TASK ITEM
Copy every line of the records below where the word "labels" occurs.

INPUT FOR THIS TASK
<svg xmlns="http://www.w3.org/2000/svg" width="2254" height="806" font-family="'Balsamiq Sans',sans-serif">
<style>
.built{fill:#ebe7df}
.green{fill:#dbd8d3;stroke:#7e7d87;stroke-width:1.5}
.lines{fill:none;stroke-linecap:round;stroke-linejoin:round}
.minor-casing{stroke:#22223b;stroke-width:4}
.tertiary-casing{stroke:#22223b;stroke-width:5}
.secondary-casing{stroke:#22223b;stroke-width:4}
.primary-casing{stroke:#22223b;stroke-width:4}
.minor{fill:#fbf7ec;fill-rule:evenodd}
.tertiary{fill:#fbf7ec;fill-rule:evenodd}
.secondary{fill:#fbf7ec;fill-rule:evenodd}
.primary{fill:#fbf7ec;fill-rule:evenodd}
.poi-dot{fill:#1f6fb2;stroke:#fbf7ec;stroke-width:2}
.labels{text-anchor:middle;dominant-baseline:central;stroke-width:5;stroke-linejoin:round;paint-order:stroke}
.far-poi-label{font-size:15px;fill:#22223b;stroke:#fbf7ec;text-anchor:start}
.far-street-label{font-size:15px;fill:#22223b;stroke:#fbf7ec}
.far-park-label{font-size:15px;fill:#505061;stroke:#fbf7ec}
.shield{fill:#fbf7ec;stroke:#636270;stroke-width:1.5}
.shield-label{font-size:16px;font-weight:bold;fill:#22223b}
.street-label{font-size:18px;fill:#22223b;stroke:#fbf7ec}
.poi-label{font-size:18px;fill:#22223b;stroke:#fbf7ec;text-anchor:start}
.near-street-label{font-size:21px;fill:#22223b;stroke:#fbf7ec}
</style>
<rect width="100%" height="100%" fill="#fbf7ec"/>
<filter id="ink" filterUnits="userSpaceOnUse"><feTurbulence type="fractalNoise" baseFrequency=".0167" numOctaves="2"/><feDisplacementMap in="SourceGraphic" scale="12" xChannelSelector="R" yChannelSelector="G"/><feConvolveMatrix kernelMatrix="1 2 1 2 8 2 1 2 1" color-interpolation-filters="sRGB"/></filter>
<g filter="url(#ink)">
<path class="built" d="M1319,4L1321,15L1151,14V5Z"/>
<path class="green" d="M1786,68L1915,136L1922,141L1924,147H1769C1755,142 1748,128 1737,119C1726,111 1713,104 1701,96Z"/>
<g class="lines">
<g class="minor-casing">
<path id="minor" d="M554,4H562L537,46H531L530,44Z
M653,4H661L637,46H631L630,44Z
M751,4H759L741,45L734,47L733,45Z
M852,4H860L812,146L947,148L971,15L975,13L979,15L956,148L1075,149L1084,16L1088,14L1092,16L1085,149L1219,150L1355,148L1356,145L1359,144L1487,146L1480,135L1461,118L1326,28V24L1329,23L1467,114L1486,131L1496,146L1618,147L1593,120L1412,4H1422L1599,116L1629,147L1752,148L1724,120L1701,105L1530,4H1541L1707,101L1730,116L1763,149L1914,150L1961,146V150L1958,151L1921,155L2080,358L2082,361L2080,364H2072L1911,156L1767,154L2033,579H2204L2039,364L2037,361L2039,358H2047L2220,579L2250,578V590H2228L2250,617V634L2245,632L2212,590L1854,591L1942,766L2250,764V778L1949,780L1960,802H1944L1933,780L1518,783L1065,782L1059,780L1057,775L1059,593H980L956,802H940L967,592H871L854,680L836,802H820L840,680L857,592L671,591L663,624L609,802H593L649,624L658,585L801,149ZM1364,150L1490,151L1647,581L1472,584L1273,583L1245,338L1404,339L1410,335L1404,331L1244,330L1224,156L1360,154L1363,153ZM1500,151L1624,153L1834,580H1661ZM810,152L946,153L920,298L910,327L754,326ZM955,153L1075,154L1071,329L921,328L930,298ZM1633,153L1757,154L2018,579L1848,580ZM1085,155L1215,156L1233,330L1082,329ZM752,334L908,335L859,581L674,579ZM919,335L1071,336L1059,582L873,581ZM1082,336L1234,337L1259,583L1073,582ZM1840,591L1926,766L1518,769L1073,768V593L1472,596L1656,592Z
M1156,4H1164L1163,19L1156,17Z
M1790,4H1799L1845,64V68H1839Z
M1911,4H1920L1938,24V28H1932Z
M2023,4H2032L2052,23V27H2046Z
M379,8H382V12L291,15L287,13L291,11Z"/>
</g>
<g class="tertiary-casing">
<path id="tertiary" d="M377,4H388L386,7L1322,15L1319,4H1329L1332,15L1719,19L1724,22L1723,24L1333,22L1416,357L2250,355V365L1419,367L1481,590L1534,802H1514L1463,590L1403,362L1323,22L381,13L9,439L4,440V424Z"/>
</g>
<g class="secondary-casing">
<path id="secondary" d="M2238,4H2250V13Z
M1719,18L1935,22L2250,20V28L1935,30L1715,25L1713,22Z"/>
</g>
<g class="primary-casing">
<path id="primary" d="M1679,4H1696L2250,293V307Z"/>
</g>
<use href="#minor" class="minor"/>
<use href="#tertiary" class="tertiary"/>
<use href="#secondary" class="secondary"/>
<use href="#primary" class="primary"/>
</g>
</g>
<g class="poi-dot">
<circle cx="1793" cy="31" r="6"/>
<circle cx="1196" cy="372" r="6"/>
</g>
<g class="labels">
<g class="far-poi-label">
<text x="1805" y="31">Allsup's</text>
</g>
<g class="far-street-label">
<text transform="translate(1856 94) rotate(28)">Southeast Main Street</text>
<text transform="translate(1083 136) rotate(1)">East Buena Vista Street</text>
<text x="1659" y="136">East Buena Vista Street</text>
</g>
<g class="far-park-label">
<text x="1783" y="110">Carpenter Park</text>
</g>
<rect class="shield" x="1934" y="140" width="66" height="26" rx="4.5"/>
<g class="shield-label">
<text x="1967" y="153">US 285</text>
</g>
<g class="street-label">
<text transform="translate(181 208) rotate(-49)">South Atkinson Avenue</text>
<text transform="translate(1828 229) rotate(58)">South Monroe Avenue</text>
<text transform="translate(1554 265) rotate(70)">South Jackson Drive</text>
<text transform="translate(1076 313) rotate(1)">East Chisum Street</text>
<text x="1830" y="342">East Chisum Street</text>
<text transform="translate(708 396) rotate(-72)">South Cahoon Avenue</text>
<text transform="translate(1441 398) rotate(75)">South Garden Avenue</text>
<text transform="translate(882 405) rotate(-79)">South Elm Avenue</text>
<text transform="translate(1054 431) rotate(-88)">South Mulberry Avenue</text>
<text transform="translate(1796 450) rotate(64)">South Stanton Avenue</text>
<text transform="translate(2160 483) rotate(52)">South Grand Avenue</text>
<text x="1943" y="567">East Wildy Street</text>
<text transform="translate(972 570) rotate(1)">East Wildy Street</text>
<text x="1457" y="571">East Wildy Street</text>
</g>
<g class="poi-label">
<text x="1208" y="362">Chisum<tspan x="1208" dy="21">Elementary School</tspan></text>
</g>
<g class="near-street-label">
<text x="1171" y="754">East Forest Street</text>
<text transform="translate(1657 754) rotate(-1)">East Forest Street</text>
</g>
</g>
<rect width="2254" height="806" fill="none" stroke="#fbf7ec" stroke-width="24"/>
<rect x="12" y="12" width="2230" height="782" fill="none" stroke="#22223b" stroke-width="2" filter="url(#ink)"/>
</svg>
==
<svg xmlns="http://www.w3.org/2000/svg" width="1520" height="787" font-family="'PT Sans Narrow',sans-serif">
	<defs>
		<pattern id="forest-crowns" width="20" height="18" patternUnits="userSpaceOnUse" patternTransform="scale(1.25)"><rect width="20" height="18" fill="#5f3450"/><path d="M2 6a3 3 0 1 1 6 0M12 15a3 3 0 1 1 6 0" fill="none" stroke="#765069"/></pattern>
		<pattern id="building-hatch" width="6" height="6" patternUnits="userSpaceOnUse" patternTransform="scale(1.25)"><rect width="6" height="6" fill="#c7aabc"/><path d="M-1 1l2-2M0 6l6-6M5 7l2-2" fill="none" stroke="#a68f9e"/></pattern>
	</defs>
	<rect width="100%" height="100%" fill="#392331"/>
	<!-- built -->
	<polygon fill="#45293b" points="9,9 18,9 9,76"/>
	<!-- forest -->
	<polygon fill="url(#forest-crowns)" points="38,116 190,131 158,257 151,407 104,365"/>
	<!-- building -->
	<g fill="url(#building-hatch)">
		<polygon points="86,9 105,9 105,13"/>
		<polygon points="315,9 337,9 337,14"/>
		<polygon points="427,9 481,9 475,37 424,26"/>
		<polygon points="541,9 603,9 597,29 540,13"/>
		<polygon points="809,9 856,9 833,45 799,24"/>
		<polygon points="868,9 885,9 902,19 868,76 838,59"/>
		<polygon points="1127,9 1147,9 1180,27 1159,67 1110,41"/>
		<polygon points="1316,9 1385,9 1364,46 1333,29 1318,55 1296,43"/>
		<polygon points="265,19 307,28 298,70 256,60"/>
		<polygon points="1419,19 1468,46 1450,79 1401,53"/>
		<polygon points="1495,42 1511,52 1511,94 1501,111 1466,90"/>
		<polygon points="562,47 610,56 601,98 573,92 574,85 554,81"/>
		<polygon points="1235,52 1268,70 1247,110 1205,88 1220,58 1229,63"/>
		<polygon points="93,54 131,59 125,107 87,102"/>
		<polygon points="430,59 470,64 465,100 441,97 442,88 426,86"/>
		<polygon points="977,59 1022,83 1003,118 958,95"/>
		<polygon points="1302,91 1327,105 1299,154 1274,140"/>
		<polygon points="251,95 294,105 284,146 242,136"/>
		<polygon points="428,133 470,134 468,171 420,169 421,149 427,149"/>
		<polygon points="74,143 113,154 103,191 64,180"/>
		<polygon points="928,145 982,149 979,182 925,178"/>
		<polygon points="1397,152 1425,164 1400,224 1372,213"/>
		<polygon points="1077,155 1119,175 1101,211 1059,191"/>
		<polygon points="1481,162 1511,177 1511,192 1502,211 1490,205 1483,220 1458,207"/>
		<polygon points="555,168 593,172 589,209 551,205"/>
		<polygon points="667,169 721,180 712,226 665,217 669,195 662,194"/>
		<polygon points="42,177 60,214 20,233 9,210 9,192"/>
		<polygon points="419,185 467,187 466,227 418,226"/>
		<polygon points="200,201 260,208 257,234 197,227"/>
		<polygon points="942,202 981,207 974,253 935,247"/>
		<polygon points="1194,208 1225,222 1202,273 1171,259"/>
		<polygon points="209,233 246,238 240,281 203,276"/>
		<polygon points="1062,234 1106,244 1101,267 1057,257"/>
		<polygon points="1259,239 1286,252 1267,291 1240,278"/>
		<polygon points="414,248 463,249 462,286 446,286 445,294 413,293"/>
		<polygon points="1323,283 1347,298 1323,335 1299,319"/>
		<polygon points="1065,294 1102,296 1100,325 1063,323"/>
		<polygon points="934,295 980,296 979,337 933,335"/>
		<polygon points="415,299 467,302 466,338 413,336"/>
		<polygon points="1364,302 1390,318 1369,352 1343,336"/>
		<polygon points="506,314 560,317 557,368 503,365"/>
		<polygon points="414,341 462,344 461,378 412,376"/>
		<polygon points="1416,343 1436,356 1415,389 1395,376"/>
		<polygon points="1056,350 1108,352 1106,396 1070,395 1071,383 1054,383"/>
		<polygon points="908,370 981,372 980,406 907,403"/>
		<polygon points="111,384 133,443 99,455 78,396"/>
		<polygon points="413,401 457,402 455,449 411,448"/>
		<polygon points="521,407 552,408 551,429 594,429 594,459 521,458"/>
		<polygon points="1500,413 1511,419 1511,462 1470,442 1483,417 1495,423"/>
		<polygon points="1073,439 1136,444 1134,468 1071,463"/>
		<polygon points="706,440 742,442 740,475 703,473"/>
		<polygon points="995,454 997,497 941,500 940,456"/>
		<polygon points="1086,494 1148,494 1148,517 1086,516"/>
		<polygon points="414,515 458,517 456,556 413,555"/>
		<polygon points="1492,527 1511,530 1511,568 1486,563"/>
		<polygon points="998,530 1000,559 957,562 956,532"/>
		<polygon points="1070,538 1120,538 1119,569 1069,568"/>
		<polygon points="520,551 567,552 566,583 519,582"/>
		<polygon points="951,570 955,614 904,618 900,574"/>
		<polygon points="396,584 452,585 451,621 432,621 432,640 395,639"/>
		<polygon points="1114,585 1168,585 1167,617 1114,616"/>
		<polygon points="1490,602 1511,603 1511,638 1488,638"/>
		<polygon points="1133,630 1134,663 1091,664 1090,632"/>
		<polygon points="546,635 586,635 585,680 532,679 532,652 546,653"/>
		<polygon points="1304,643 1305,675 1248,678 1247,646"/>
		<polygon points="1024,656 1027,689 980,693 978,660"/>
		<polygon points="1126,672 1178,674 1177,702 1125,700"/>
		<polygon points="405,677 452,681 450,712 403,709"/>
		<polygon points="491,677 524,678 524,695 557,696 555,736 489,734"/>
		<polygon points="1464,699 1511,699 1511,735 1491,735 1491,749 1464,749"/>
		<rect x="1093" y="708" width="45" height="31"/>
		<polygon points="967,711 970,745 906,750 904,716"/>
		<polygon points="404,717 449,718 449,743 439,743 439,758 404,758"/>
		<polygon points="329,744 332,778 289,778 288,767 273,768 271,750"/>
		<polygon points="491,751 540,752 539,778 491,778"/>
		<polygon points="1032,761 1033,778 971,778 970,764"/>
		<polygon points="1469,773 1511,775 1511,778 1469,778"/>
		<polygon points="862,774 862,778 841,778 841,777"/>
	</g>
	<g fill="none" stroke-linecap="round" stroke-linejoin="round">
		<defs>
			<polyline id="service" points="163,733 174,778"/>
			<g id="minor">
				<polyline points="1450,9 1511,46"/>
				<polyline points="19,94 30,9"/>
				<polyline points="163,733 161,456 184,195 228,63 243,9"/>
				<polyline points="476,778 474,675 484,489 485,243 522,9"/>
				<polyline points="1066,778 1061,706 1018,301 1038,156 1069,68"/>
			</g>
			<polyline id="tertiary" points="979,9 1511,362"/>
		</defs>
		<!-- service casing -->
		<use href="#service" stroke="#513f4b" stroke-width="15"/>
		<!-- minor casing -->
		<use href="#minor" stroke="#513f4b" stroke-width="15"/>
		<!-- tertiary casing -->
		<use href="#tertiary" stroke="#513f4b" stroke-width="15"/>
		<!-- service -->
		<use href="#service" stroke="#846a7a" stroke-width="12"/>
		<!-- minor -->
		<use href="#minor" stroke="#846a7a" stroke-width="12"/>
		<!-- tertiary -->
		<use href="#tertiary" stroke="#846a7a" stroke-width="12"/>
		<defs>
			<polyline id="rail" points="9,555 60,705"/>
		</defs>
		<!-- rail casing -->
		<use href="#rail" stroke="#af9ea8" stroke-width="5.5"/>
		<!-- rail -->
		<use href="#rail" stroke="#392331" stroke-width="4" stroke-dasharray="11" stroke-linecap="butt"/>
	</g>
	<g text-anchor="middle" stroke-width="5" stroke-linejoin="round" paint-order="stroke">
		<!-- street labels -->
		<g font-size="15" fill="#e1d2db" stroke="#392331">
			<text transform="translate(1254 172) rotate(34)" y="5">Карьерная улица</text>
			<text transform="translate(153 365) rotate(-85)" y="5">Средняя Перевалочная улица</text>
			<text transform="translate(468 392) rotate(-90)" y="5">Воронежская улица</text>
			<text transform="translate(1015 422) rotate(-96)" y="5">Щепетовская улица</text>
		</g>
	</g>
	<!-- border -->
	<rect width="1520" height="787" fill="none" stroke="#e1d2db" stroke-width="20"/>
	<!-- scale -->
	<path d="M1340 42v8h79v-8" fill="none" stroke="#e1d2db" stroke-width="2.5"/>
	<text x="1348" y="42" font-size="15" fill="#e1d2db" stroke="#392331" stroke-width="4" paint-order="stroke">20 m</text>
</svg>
...
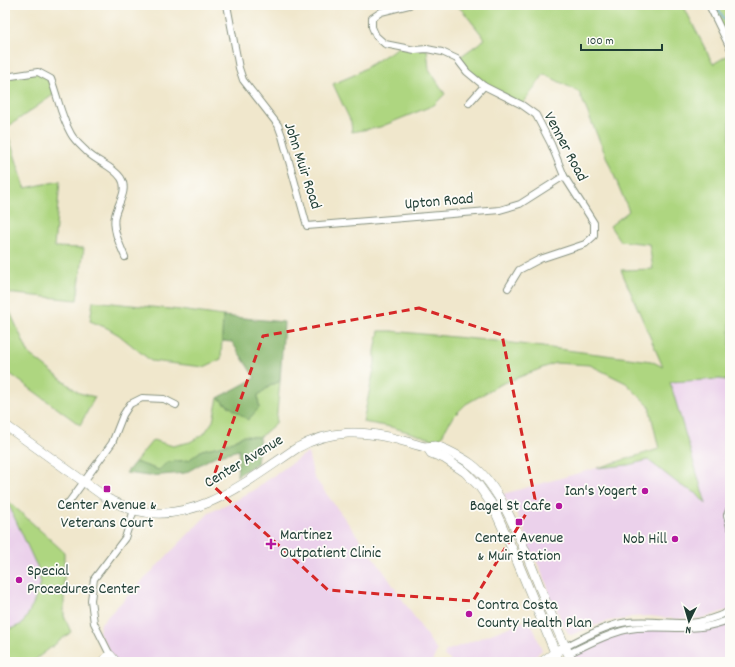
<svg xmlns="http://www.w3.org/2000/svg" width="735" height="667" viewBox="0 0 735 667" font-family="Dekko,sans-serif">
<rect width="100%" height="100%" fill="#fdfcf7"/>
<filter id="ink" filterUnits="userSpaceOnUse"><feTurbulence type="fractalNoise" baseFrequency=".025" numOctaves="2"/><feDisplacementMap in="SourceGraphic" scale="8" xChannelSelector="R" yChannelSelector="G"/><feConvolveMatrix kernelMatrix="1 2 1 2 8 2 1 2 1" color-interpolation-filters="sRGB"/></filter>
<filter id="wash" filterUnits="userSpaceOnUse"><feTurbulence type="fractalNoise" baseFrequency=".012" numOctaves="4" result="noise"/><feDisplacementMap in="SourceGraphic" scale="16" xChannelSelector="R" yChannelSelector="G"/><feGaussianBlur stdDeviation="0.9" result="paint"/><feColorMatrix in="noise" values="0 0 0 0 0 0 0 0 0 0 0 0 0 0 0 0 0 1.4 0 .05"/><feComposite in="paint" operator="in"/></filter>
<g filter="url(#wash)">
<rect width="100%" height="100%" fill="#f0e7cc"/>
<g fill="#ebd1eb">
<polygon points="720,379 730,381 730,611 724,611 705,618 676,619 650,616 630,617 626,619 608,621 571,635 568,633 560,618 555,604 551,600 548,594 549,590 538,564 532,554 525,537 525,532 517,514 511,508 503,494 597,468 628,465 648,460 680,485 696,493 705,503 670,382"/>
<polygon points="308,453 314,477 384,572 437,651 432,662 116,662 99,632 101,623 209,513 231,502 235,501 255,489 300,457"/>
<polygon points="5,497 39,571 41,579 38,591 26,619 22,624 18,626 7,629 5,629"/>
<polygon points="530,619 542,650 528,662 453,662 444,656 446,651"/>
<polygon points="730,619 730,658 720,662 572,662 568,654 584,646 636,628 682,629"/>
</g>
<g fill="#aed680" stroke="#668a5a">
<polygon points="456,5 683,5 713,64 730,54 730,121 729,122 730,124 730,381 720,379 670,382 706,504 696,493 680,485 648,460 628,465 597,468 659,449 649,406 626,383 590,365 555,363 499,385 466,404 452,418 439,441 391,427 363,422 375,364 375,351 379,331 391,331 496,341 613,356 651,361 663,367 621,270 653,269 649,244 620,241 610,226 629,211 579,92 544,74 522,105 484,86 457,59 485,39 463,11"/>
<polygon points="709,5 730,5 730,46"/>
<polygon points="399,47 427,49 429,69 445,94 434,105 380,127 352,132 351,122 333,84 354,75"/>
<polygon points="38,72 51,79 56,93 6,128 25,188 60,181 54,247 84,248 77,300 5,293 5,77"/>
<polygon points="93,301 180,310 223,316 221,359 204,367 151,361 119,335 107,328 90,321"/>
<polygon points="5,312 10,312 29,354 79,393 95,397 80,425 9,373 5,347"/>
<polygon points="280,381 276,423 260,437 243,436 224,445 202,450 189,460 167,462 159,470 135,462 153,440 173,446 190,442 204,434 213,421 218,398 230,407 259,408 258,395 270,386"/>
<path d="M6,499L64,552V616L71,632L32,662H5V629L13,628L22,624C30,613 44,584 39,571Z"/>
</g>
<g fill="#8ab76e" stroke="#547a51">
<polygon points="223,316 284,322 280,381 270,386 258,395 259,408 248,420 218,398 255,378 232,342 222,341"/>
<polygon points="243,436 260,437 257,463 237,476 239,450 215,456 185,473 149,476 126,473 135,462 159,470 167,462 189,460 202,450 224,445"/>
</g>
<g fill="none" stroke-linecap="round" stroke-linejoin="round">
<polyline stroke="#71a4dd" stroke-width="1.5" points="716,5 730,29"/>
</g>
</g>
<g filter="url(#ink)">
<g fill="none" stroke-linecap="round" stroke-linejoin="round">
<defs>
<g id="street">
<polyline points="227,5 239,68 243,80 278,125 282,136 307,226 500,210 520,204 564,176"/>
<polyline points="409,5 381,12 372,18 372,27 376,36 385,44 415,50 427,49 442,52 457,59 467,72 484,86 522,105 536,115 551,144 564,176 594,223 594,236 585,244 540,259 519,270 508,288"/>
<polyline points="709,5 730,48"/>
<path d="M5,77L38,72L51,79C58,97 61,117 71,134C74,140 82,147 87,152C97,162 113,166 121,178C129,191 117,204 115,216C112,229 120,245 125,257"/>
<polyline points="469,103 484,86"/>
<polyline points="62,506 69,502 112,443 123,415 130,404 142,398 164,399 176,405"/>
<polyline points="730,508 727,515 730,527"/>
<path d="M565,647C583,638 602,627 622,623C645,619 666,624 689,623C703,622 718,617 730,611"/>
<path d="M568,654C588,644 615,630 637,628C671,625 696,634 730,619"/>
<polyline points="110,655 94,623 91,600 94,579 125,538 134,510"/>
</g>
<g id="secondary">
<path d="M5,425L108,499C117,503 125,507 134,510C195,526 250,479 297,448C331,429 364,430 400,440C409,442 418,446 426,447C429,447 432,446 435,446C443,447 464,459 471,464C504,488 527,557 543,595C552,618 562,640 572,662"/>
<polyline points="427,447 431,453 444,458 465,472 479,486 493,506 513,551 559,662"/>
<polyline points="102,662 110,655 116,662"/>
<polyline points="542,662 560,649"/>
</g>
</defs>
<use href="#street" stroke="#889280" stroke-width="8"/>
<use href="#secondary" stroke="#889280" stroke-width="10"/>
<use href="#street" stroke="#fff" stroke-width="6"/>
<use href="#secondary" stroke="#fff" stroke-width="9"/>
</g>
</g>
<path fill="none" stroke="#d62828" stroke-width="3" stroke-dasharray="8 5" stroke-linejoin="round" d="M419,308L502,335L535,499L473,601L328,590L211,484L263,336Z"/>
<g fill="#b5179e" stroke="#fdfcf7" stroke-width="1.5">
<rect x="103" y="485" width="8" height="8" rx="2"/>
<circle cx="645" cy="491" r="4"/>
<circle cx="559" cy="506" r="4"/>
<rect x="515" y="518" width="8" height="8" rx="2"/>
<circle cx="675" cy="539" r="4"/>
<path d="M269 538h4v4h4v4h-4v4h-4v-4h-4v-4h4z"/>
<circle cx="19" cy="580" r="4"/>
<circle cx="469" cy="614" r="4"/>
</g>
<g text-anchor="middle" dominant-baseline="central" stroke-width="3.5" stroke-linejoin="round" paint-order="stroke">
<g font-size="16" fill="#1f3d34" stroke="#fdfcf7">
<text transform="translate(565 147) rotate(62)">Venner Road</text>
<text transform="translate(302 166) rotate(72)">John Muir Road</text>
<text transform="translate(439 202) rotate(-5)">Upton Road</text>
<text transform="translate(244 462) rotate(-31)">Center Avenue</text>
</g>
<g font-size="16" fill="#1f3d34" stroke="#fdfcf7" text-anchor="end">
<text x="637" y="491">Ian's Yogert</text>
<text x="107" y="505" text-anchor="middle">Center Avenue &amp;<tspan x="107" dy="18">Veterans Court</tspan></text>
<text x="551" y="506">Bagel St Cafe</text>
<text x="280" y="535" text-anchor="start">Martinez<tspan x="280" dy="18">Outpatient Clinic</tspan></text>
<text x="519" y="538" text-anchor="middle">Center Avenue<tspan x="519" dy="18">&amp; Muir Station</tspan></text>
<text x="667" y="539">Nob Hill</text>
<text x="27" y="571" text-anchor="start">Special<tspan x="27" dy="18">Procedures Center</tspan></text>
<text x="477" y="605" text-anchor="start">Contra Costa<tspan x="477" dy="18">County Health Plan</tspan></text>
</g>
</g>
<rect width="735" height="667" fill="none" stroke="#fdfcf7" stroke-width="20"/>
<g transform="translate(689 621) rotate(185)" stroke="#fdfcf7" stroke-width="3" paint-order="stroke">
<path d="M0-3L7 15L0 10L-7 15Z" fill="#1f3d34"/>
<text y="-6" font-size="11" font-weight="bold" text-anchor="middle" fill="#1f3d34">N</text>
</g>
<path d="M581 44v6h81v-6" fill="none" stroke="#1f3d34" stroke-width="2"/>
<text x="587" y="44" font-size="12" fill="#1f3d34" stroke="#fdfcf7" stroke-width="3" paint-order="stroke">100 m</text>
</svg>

ANSWER TO THE EXERCISE
.labels{text-anchor:middle;dominant-baseline:central;stroke-width:5;stroke-linejoin:round;paint-order:stroke}
<g class="labels">
		<!-- street labels -->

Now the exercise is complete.